Third wave coffee (complete with tattooed barista, latte art and a glass chemistry set) has saved us from bad coffee all over the world. There is even an amazing coffee shop, UBean, in downtown Ulaanbaatar, Mongolia. Or in Montevideo, Uruguay, there is The Lab, where cappuccinos will satisfy your every urge. Over to Little Rock, Arkansas, where  one of the best coffee shops in the country — Mylo Coffee — is run by two fantastic Greek brothers. They see coffee as a valid family member. And treat it as such.

 

Speaking of Greece, the advent of the now-famous frappe (which is wild-spread across every single Greek island from Mytilini to Mykonos) doesn’t bode well with anyone interested in decent coffee.

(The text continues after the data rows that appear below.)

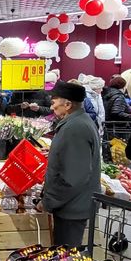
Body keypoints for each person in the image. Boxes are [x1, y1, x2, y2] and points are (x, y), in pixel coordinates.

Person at [43, 82, 101, 247]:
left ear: (67, 104)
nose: (51, 106)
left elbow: (72, 177)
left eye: (54, 102)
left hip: (72, 208)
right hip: (73, 204)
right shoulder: (77, 123)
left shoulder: (75, 128)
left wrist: (49, 201)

But they do have the mud boiled option too, as Turkey does. Pick your goddess, as they’d say in Greece. Athens has wisened up, with Mind The Cup in the Peristeri neighborhood.

 

So your bag is already at breaking point, making adding a grinder not a viable option. You’re not quite doomed. Exactly how do you find decent coffee then, the grasshopper queries? Type the phrase “Pour Over Coffee” followed by city of choice into Google and something will come up. Google is trusty like that. Where the good coffee is, are also people you’d actually want to hang out with. Some of the best friends I’ve ever made in this life, were picked up from Origin Coffee in Cape Town.